On 6 October, with a German advance threatening the city, the government - after advice from the military - made plans to evacuate to Moscow. The Ispolkom attacked the move, and Trotsky had the soldiers' section, who were mostly Mensheviks, vote on a resolution condemning the evacuation. The Provisional Government postponed evacuation indefinitely. Its attempts to dispatch Petrograd garrison units to the front were resisted by the troops and by the Ispolkom.

On 9 October, the Soviets considered the creation of a Committee of Revolutionary Defense. The Bolsheviks and Trotsky amended the resolution to include security of Petrograd against both German and domestic threats. The Plenum of the Soviet voted for a committee to "gather... all the forces participating in the defense of Petrograd... to arm the workers... ensuring the revolutionary defense of Petrograd... against the... military and civilian Kornilovites."

The Ispolkom approved the resolution, against Menshevik resistance, on 12 October, and the Soviet approved it on 16 October (despite warnings by the Mensheviks and SRs), creating the Military Revolutionary Committee (Voenno-Revoliutsionnyi Komitet), also called the Milrevcom or Military Committee.

The Military-Revolutionary Committee was chaired by Pavel Lazimir, with Nikolai Podvoisky as his deputy. It was a front for the activities of the Bolshevik's Military Organization. Podvoisky would take official control of the committee on the day of the uprising, with Vladimir Antonov-Ovseenko as secretary. The Ispolkom and the Provisional Government had been cut out of control of the forces in the Petrograd Military District, since very few of them remained loyal to them.

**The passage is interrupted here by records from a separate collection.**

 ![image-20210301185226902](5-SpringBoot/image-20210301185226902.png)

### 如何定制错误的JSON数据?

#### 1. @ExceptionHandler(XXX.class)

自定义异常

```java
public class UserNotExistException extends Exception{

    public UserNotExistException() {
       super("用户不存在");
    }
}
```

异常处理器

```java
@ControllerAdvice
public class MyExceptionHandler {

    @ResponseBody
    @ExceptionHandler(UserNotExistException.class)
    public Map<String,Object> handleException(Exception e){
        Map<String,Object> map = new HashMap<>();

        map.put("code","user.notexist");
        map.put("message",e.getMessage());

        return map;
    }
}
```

The Military Staff was sidelined on the night of 21 October, when the Milrevcom took exclusive control of the garrison in the name of the Soldiers' Section of the Soviet. The District Commander, Colonel Polkovnikov, refused to allow this control, and he and his staff were condemned in a Milrevcom public statement as "a direct weapon of the counter-revolutionary forces". The military command responded with an ultimatum to the Soviet, which led to delaying negotiations and meetings on 23 and 24 October.

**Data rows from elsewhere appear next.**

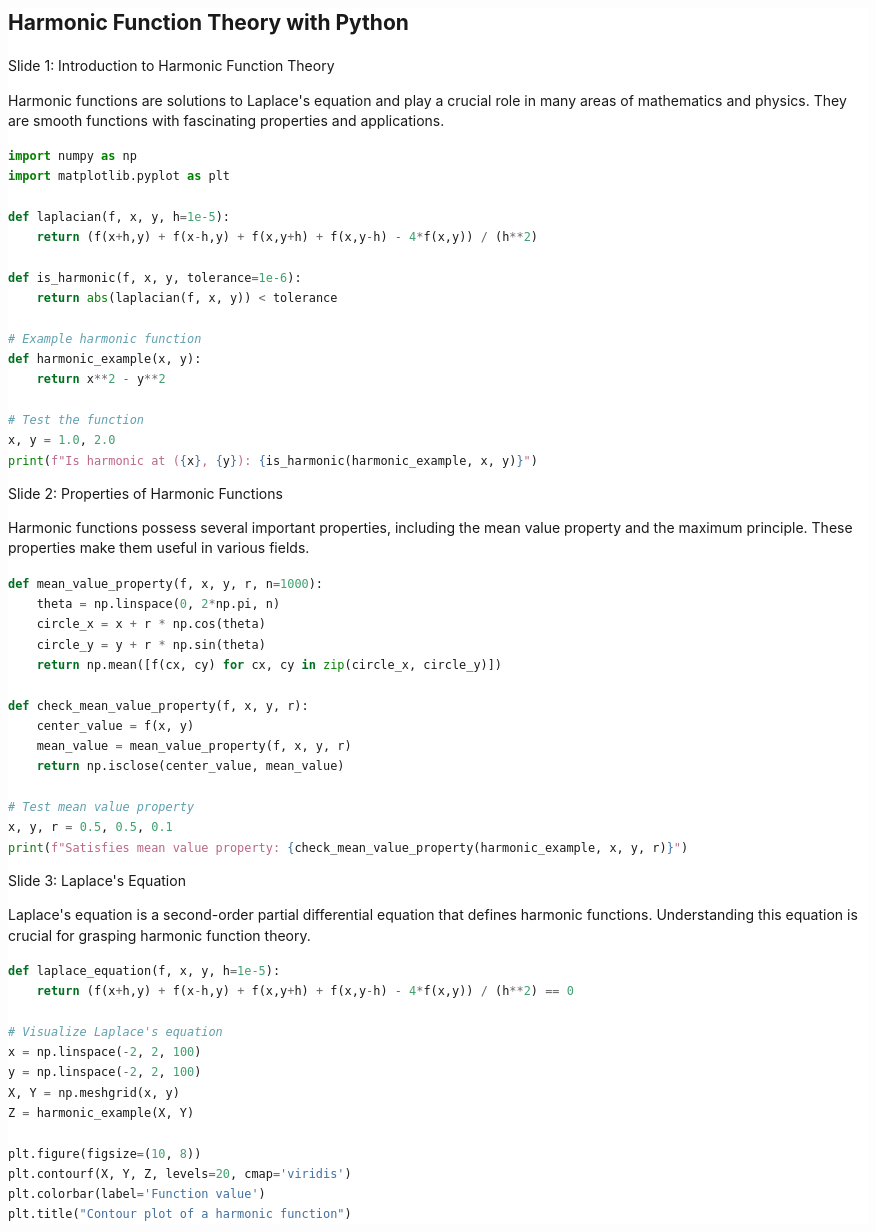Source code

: ## Harmonic Function Theory with Python

Slide 1: Introduction to Harmonic Function Theory

Harmonic functions are solutions to Laplace's equation and play a crucial role in many areas of mathematics and physics. They are smooth functions with fascinating properties and applications.

```python
import numpy as np
import matplotlib.pyplot as plt

def laplacian(f, x, y, h=1e-5):
    return (f(x+h,y) + f(x-h,y) + f(x,y+h) + f(x,y-h) - 4*f(x,y)) / (h**2)

def is_harmonic(f, x, y, tolerance=1e-6):
    return abs(laplacian(f, x, y)) < tolerance

# Example harmonic function
def harmonic_example(x, y):
    return x**2 - y**2

# Test the function
x, y = 1.0, 2.0
print(f"Is harmonic at ({x}, {y}): {is_harmonic(harmonic_example, x, y)}")
```

Slide 2: Properties of Harmonic Functions

Harmonic functions possess several important properties, including the mean value property and the maximum principle. These properties make them useful in various fields.

```python
def mean_value_property(f, x, y, r, n=1000):
    theta = np.linspace(0, 2*np.pi, n)
    circle_x = x + r * np.cos(theta)
    circle_y = y + r * np.sin(theta)
    return np.mean([f(cx, cy) for cx, cy in zip(circle_x, circle_y)])

def check_mean_value_property(f, x, y, r):
    center_value = f(x, y)
    mean_value = mean_value_property(f, x, y, r)
    return np.isclose(center_value, mean_value)

# Test mean value property
x, y, r = 0.5, 0.5, 0.1
print(f"Satisfies mean value property: {check_mean_value_property(harmonic_example, x, y, r)}")
```

Slide 3: Laplace's Equation

Laplace's equation is a second-order partial differential equation that defines harmonic functions. Understanding this equation is crucial for grasping harmonic function theory.

```python
def laplace_equation(f, x, y, h=1e-5):
    return (f(x+h,y) + f(x-h,y) + f(x,y+h) + f(x,y-h) - 4*f(x,y)) / (h**2) == 0

# Visualize Laplace's equation
x = np.linspace(-2, 2, 100)
y = np.linspace(-2, 2, 100)
X, Y = np.meshgrid(x, y)
Z = harmonic_example(X, Y)

plt.figure(figsize=(10, 8))
plt.contourf(X, Y, Z, levels=20, cmap='viridis')
plt.colorbar(label='Function value')
plt.title("Contour plot of a harmonic function")
```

The Bolshevik-popular uprising began on 24 October, when "liberal" forces tried to shut down Pravda and take other steps to secure the government. The Milrevcom sent armed groups to seize the main telegraph offices and lower the bridges across the Neva. That night, the Bolsheviks took control quickly and easily, since the vast majority of both the guard and the workers had sided with them, participating in the plans of the "Milrevcom".

The following morning at 10 am, the Milrevcom issued an announcement written by Lenin, declaring the end of the Provisional Government and the transfer of power to the Petrograd Soviet. In the early afternoon, Trotsky convened an Extraordinary Session of the Petrograd Soviet, to preempt the Congress of Soviets. It was packed with Bolsheviks and Left SR deputies.

That evening, the Second Congress of Soviets opened in the Assembly Hall in Smolny. The 600 or so delegates chose a Presidium of 3 Mensheviks and 21 Bolsheviks and Left SRs.

The following day, the Ispolkom rejected the workings of the Congress and called on the Soviets and the army to defend the Revolution. But in the evening, the Congress dismissed the Ispolkom and replaced it with a new group of 101 members (62 Bolsheviks) under Lev Borisovich Kamenev. It also approved the Decree on Peace, the Decree on Land and the formation of a new government – the Council of People's Commissars (Soviet Narodnykh Komissarov, abbreviated to Sovnarkom) – until the meeting of the Constituent Assembly. The Sovnarkom was meant to be an executive governing body directly accountable to the newly created Central Executive Committee (CEC/VTsIK) which would act as a standing-body of the (legislative) Soviet between full sessions of the Congress of Soviets, though in practice Sovnarkom would eclipse the CEC/TSiK in autonomy and power.